Between rehearsing and performing, violinist Susie Park stole away to an office in Orchestra Hall to practice.
Her bow was exacting, but her body was loose, her rainbow-hued hair flying this way and that.
Park played the same concerto she’d been playing for months, skipping happy hours and even a trip home to Australia to ready herself for concerts in mid-February. A concerto by Mexican composer Gabriela Ortiz, who won a Grammy last week. A concerto that the Minnesota Orchestra might not have programmed if not for Park, who has helped lead efforts to diversify its repertoire.
And what a piece! “Altar de Cuerda” is fierce and fiery in some moments, eerie and earthy in others.
“It’s been a thrill and exciting and a little bit nerve-racking,” said Park, the orchestra’s first associate concertmaster. “But that’s part of what makes it fun, right?

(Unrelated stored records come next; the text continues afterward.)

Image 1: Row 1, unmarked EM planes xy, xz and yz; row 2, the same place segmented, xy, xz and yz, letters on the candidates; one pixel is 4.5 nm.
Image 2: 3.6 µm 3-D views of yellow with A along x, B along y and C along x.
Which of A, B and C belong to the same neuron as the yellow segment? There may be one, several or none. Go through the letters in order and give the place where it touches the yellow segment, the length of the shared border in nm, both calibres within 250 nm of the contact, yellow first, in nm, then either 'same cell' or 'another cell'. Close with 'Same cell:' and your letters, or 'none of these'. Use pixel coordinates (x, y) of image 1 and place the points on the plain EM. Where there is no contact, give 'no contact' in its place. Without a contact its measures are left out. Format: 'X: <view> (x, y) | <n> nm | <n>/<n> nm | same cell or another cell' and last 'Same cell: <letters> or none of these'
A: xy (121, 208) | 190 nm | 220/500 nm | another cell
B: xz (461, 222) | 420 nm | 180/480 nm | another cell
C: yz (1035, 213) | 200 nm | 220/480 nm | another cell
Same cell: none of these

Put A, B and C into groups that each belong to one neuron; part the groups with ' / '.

If you’re comfortable, you’re not growing.”
Preparing the concerto has consumed Park this season, said former Minnesota Orchestra violist Sam Bergman, a friend. “Frankly, with a piece that difficult, there’s always a temptation to cut corners ... ” he said, “to say, well, the composer probably didn’t expect me to actually be able to play all these notes ... this part’s more of an effect. ...
“And Susie just doesn’t truck in that kind of corner-cutting. She’s going to go at it until she can do it.”
Which isn’t to say that Park is strictly serious. Park is joyful, too. Bergman counts among his prized possessions a video of Park laughing nonstop for three minutes.